Lady called me said she found him on her front lawn, probably got snatched and dropped by a Hawk or a Raven or something. He was so starved and dehydrated he was just laying there face down panting. I was able to get fluids (Nutri-Start) in him and after he perked up some I put him in with one of my best Momma birds and she and her Poppa bird adopted him and were busy taking turns feeding him all last night. Here he is this morning with his new Momma getting some breakfast. He looks so happy now to have a Momma and Papa to take care of him. Cute little pooper - wish him luck on his new life.

NAB


----------



## amyable (Jul 7, 2007)

Oh my gosh that is such a lovely story. I was nervous about reading it when I read the title but am so pleased to hear it's a good outcome and he's got a new Mom & Dad to take care of him.
What amazing parents. 

Janet


----------



## Jaye (Mar 13, 2008)

Yes, great story !...is there ANY sign of external injury, though ? Because if so, you should begin antibiotics asap....


----------



## MaryOfExeter (Sep 30, 2007)

Yay!  I am happy for him! He's very lucky.


----------



## Msfreebird (Sep 23, 2007)

Oh.....so sweet!
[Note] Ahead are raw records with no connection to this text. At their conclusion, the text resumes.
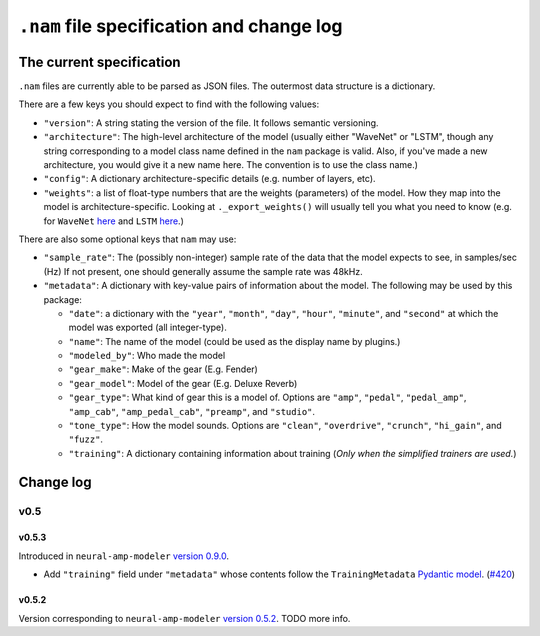 ``.nam`` file specification and change log
==========================================

The current specification
-------------------------

``.nam`` files are currently able to be parsed as JSON files. The outermost data 
structure is a dictionary.

There are a few keys you should expect to find with the following values:

* ``"version"``: A string stating the version of the file. It follows semantic
  versioning.
* ``"architecture"``: The high-level architecture of the model (usually either 
  "WaveNet" or "LSTM", though any string corresponding to a model class name 
  defined in the ``nam`` package is valid. Also, if you've made a new 
  architecture, you would give it a new name here. The convention is to use the 
  class name.)
* ``"config"``: A dictionary architecture-specific details (e.g. number of 
  layers, etc).
* ``"weights"``: a list of float-type numbers that are the weights (parameters) 
  of the model. How they map into the model is architecture-specific. Looking at
  ``._export_weights()`` will usually tell you what you need to know (e.g. for 
  ``WaveNet`` 
  `here <https://github.com/sdatkinson/neural-amp-modeler/blob/cb100787af4b16764ac94a2edf9bcf7dc5ae59a7/nam/models/wavenet.py#L428>`_ 
  and ``LSTM`` 
  `here <https://github.com/sdatkinson/neural-amp-modeler/blob/cb100787af4b16764ac94a2edf9bcf7dc5ae59a7/nam/models/recurrent.py#L317>`_.)

There are also some optional keys that ``nam`` may use:

* ``"sample_rate"``: The (possibly non-integer) sample rate of the data that the
  model expects to see, in samples/sec (Hz) If not present, one should generally
  assume the sample rate was 48kHz.
* ``"metadata"``: A dictionary with key-value pairs of information about the 
  model. The following may be used by this package:

  * ``"date"``: a dictionary with the ``"year"``, ``"month"``, ``"day"``, 
    ``"hour"``, ``"minute"``, and ``"second"`` at which the model was exported 
    (all integer-type).
  * ``"name"``: The name of the model (could be used as the display name by plugins.)
  * ``"modeled_by"``: Who made the model
  * ``"gear_make"``: Make of the gear (E.g. Fender)
  * ``"gear_model"``: Model of the gear (E.g. Deluxe Reverb)
  * ``"gear_type"``: What kind of gear this is a model of. Options are 
    ``"amp"``, ``"pedal"``, ``"pedal_amp"``, ``"amp_cab"``, ``"amp_pedal_cab"``,
    ``"preamp"``, and ``"studio"``.
  * ``"tone_type"``: How the model sounds. Options are ``"clean"``, 
    ``"overdrive"``, ``"crunch"``, ``"hi_gain"``, and ``"fuzz"``.
  * ``"training"``: A dictionary containing information about training (*Only 
    when the simplified trainers are used.*)


Change log
----------

v0.5
^^^^

v0.5.3
""""""

Introduced in ``neural-amp-modeler`` `version 0.9.0 <https://github.com/sdatkinson/neural-amp-modeler/releases/tag/v0.9.0>`_.

* Add ``"training"`` field under ``"metadata"`` whose contents follow the
  ``TrainingMetadata`` 
  `Pydantic model <https://github.com/sdatkinson/neural-amp-modeler/blob/cb100787af4b16764ac94a2edf9bcf7dc5ae59a7/nam/train/metadata.py#L84>`_. (`#420 <https://github.com/sdatkinson/neural-amp-modeler/pull/420>`_)

v0.5.2
""""""

Version corresponding to ``neural-amp-modeler`` 
`version 0.5.2 <https://github.com/sdatkinson/neural-amp-modeler/releases/tag/v0.5.2>`_.
TODO more info.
I'm glad he found you and his new momma


----------



## whytwings (Feb 12, 2011)

I love reading stuff like this ......A job well done to you and to *big momma & pappa*


----------



## Michy (Jul 29, 2011)

That is so sweet!! Wishing the little guy the very best!! Kudos to to adoptive parents!!


----------



## Charis (Feb 11, 2007)

Lucky little baby to end up with you!


----------



## spirit wings (Mar 29, 2008)

That is sooooo cute! what a good mom and dad !


----------